The festival, billed as an ultra-luxurious event and "the cultural experience of the decade," was supposed to take place over two spring 2017 weekends on the Bahamian island of Exuma. Models and celebrities like Kendall Jenner, Bella Hadid and Emily Ratajkowski had promoted it on social media.

The 'luxury' event quickly became a disaster zone. Photo / Supplied, Twitter
The 'luxury' event quickly became a disaster zone. Photo / Supplied, Twitter

Customers who paid $1,*00 to over $150,000 hoping to see Blink-182 and the hip-hop act Migos arrived to learn musical acts were canceled.
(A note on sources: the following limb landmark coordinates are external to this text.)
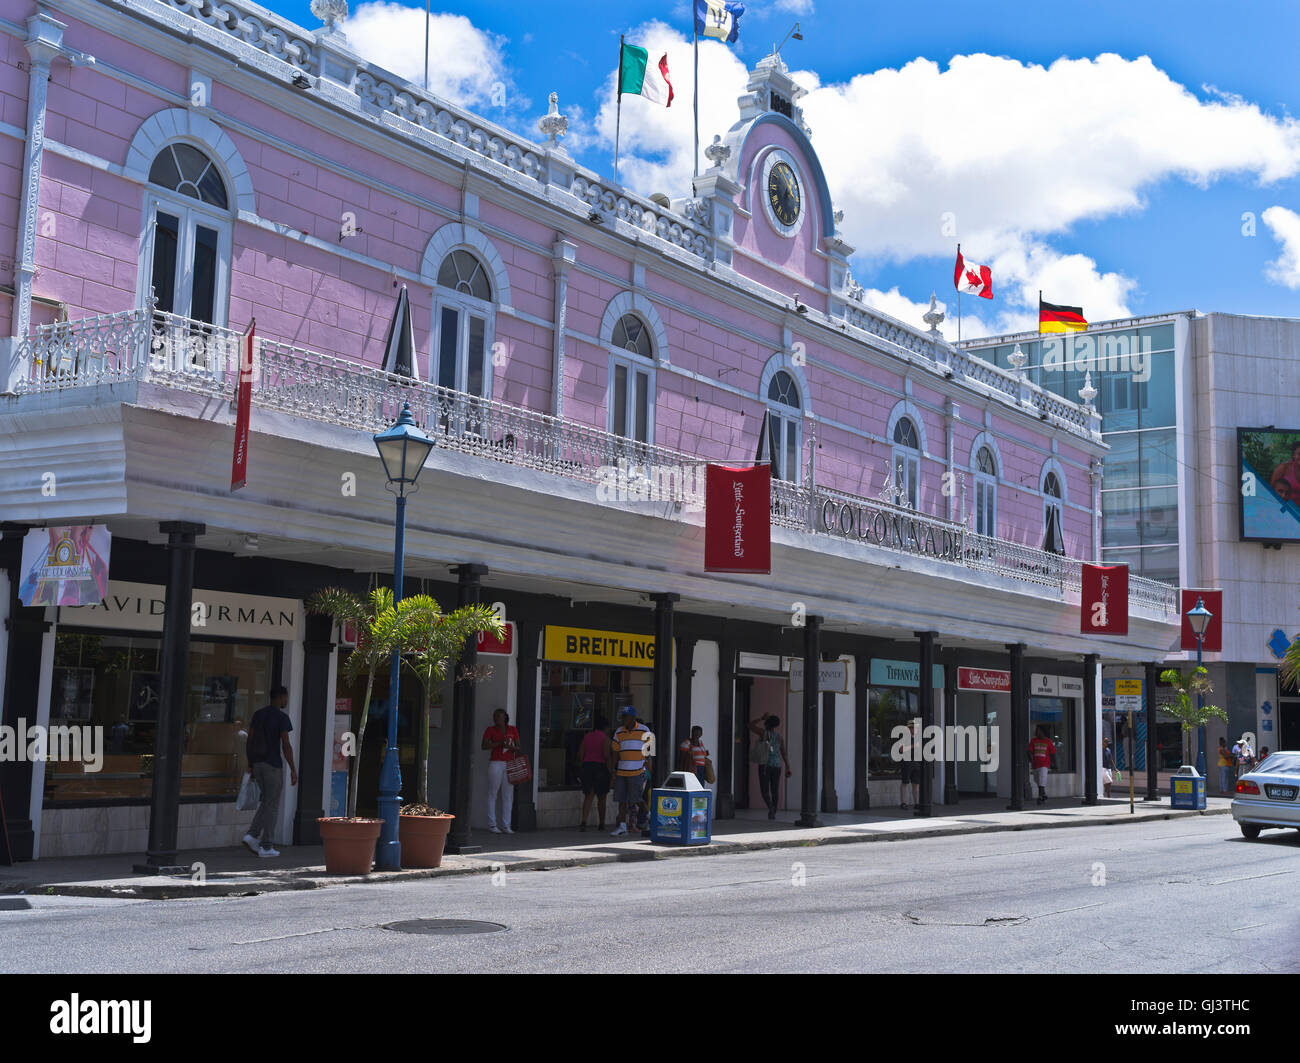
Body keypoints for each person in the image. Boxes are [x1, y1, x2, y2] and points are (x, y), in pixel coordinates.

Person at [242, 686, 296, 858]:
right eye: (286, 698)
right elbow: (286, 745)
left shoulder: (258, 714)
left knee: (267, 802)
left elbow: (249, 740)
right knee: (272, 805)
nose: (286, 701)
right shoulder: (282, 717)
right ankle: (265, 845)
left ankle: (252, 835)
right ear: (280, 697)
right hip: (272, 765)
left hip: (257, 764)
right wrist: (293, 768)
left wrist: (250, 764)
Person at [610, 707, 651, 837]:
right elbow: (615, 752)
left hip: (637, 771)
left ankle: (651, 817)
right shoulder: (619, 732)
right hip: (622, 771)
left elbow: (649, 752)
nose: (623, 719)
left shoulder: (644, 730)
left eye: (625, 717)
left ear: (633, 718)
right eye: (622, 716)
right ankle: (622, 827)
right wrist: (613, 770)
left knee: (636, 799)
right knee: (621, 800)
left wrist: (649, 770)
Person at [481, 708, 521, 834]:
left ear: (505, 717)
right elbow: (484, 746)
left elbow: (518, 747)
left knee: (508, 795)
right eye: (495, 716)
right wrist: (499, 743)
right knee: (493, 793)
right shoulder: (490, 730)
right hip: (496, 762)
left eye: (499, 716)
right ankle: (492, 824)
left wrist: (509, 746)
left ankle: (506, 825)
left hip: (509, 763)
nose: (496, 718)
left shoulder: (512, 729)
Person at [749, 714, 791, 820]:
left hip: (765, 765)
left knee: (764, 790)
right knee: (775, 789)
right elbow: (784, 753)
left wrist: (761, 718)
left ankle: (771, 808)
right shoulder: (779, 738)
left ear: (767, 723)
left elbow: (750, 725)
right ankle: (773, 811)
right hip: (777, 765)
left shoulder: (763, 733)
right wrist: (788, 767)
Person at [577, 714, 612, 832]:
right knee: (602, 797)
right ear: (606, 727)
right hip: (600, 767)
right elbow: (606, 755)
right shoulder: (605, 738)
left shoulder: (586, 737)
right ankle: (601, 823)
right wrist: (610, 771)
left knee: (588, 796)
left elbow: (581, 754)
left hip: (587, 766)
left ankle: (584, 821)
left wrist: (583, 765)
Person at [1028, 725, 1056, 805]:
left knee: (1042, 779)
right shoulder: (1033, 741)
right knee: (1037, 780)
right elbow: (1029, 751)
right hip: (1035, 764)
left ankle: (1040, 797)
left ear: (1043, 732)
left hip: (1044, 764)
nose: (1037, 732)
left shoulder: (1048, 741)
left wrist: (1054, 764)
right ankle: (1043, 794)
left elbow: (1053, 754)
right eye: (1037, 730)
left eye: (1039, 730)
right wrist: (1031, 759)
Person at [898, 718, 921, 809]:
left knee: (915, 784)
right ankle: (903, 802)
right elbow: (901, 750)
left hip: (916, 763)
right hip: (907, 762)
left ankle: (916, 803)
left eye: (915, 728)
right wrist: (913, 746)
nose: (914, 729)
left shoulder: (917, 738)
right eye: (912, 728)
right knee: (905, 782)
Their luxury accommodations and gourmet food consisted of leaky white tents and packaged food, prompting attendees to lash out on social media with the hashtag #fyrefraud.

The disastrous party was documented in not one but two documentary films; Fyre Fraud by Hulu and Netflix's Fyre: The Greatest Party That Never Happened are an exercise in schadenfreude depicting hundreds of luxury festival goers arriving in a disaster zone.

Baseball hats and shirts are fetching $300+ at auction. Photo / Gaston & Sheehan, Screenshot
Baseball hats and shirts are fetching $300+ at auction. Photo / Gaston & Sheehan, Screenshot

Among the mementos of that festival are sweatpants, shirts and tokens emblazoned with "a conspiracy to change the entertainment world." As of Saturday, the lots ranged from $10 — the minimum bid for sets of two wristbands — to $300 for a baseball cap bearing the festival logo that had received 20 bids since the auction opened Thursday. At 36 bids, the most popular lot was an aqua blue hoodie featuring the flag of the Bahamas on the back and sleeves patterned with the logo.

The auction, run by Texas-based Gaston & Sheehan, ends Aug. 13.